Can we use q2-sample-classifier (supervised machine learning) as confirmation of indicator taxa

Hello,
I am testing q2-sample-classifier on a subset of samples including control and pathogen-treated groups. Since all samples are representing the same plant tissue and the most important parameter in metadata is pathogen treatment, so the taxonomic composition is pretty similar between tested samples and the major changes were reduction in diversity and increase of frequencies of specific taxa. I can see from applying the tutorial’s commands of q2-sample-classifier that the most important features are the indicator taxa identified in DESeq2 in R.
So, my question is; can I use these results as a confirmatory test for indicative taxa calculation?
N.B. The accuracy stats as follow:
Accuracy ratio 1.44
Overall accuracy 0.76
control (AUC) 0.88
Pathogen group (AUC) 0.88
One more question, for --p-n-estimators , I use almost half of the total samples’ count i.e. if I have 99, I use 50
Also, how far the number used here ( --p-random-state ) could influence the results?

Thanks

2 Likes

Sounds like a reasonable confirmation of the DESeq2 results.

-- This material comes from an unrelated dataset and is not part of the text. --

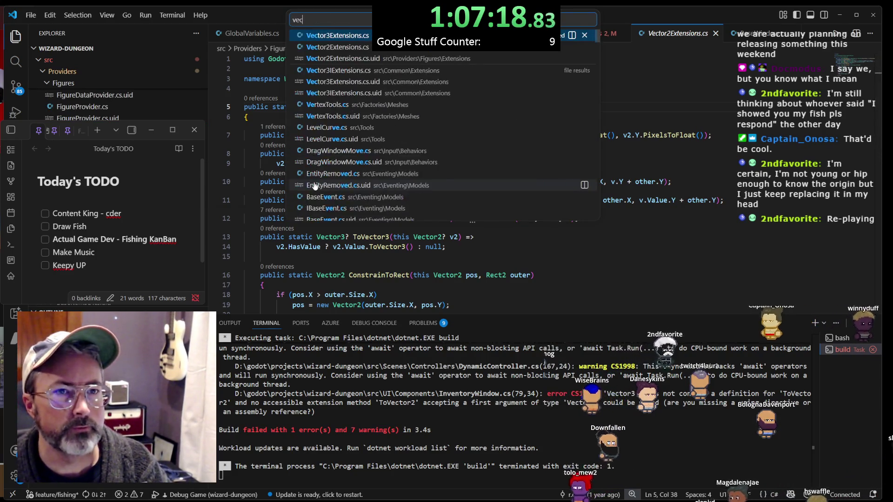
{"action": "key", "text": "Return"}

Use more estimators, it will increase your accuracy. You do not need to calibrate n-estimators as a function of n samples.

If you have a sufficiently large number of samples, random state should not really matter, i.e., you should get more or less the same results each time (some variation is expected but not too much). You can also run the classify-samples-ncv method to train K different classifiers and get a sense of the performance variance (use --verbose to report mean accuracy and variance).

Good luck!

Thank you very much!

This topic was automatically closed 31 days after the last reply. New replies are no longer allowed.